La decisione finale sull’aumento di capitale di Unicredit sarà presa tra domenica e lunedì. Ieri si sono riuniti il comitato strategico e quelli «governance» e «nomine», e si pensava che il vertice potesse anticipare, in qualche modo, l’orientamento definitivo. Ma così non è stato: il presidente Dieter Rampl, l’ad Federico Ghizzoni e gli altri consiglieri (tra i quali il vicepresidente Fabrizio Palenzona ieri assieme a Paolo Biasi in Merrill Lynch) hanno esaminato il piano industriale che sarà concentrato sull’attività tradizionale retail.

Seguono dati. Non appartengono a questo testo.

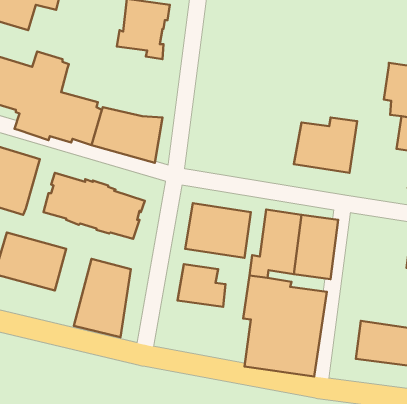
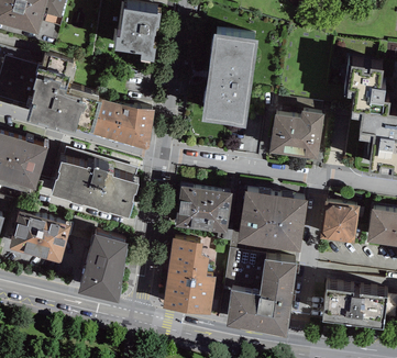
building: none -> [201,29,256,122]
building: none -> [319,198,359,238]
building: none -> [163,266,216,311]

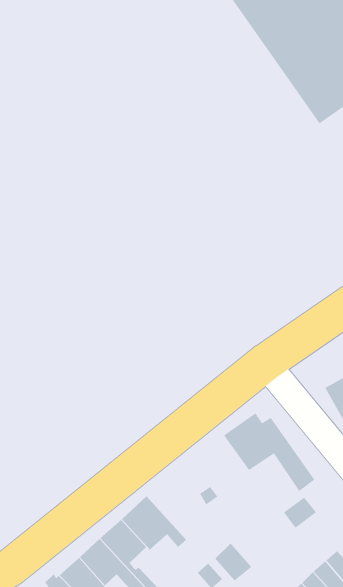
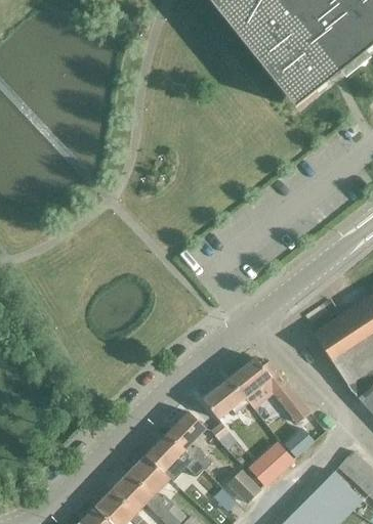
building: none -> [202,379,248,419]
building: none -> [166,411,210,470]
building: none -> [247,441,292,485]

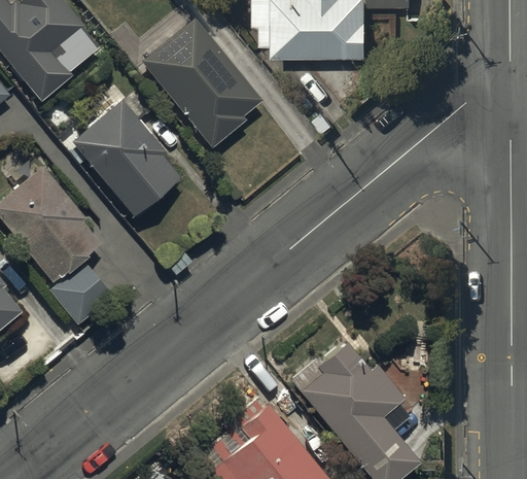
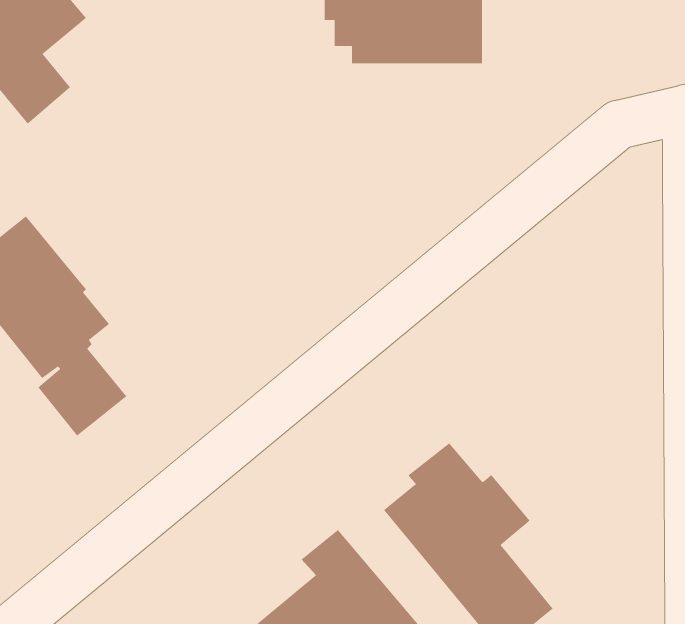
building: [144,20,255,140] -> none
building: [70,102,180,220] -> none

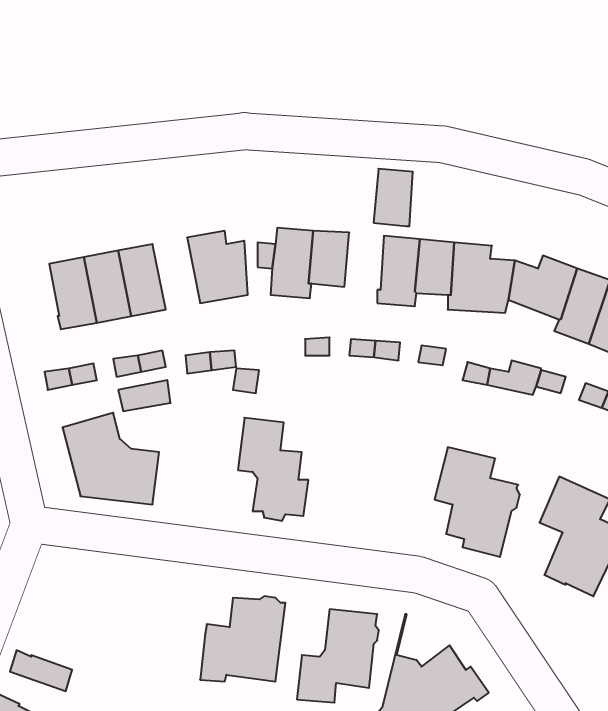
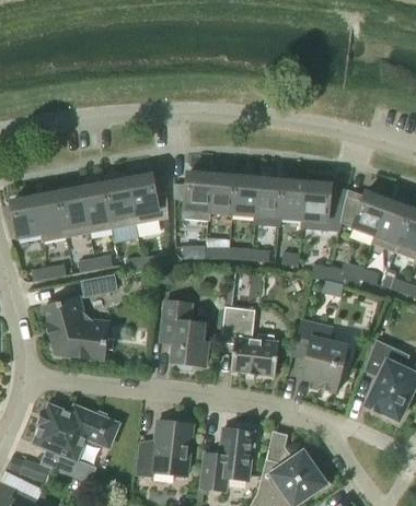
building: [374,169,413,226] -> [232,176,258,214]
building: none -> [104,179,136,227]
building: none -> [7,197,42,237]
building: none -> [221,306,278,375]
building: none -> [33,403,119,482]

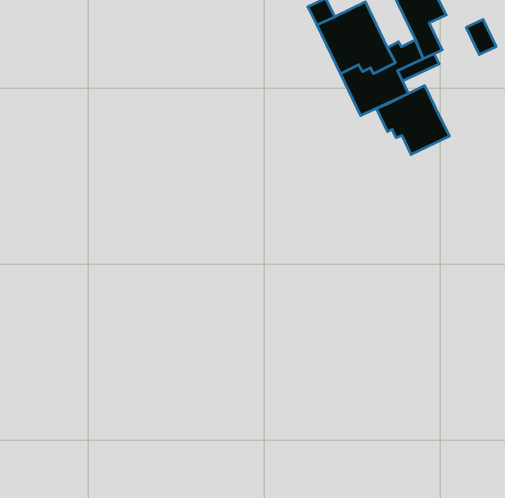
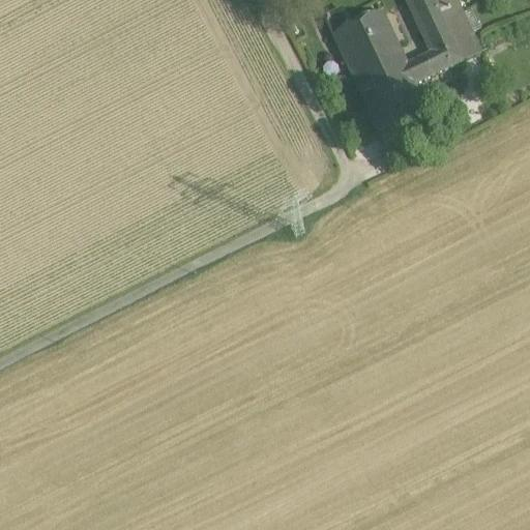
building: [466,20,496,55] -> [446,16,477,52]
building: [377,86,449,155] -> none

Il comitato strategico di domenica (si riunirà assieme a quello audit che esaminerà la trimestrale) e il cda del giorno successivo prenderanno la decisone definitiva anche in base all’andamento dei mercati e agli sviluppi della situazione politica romana. Bankitalia ha finalmente emesso il responso sul computo dei 3 miliardi di cashes in mano a Mediobanca: si possono considerare, non tutti ma una parte significativa, capitale primario. La discussione sull’entità dell’aumento, tuttavia, sarà indipendente dagli strumenti ibridi convertibili di Piazzetta Cuccia.
Al momento, il mercato sta esaminando i vari tasselli del puzzle che Ghizzoni & C. dovranno comporre. Sono partite le lettere di invito alle banche che dovranno formare il consorzio di garanzia. Le ha ricevute Merrill Lynch, le ha ricevute Mediobanca (i co-global coordinatori) e assieme ad altri istituti esteri le ha ricevute anche Banca Imi del gruppo Intesa Sanpaolo. D’altronde, Unicredit aveva partecipato all’aumento di 5 miliardi in primavera e nel business non esistono rivalità campanilistiche.
Tutti i top banker invitati dovranno rispondere a stretto giro ed è molto probabile un’adesione massiccia, ma nel weekend sono stati tutti allertati in funzione delle decisioni di Piazza Cordusio. Il sentiment, si apprende da fonti qualificate, è che l’orientamento definitivo - se e quando si procederà - sia di definire l’entità della ricapitalizzazione nella parte alta del range indicativo, cioè verso i 7,5 miliardi richiesti dall’Eba. Tutti cash. Una scelta accelerata sia dall’inclusione di Unicredit nella lista delle 29 G-Sifi stilata dall’Fsb (alle quali è richiesto un buffer di capitale aggiuntivo dal 2016) sia dalla possibilità di effettuare pulizia nei conti, opzione più semplice da esercitare vista la crisi dei mercati. Le Fondazioni azioniste (in primis Cariverona e Crt) hanno espresso pieno sostegno al management, e questa è una buona base di partenza.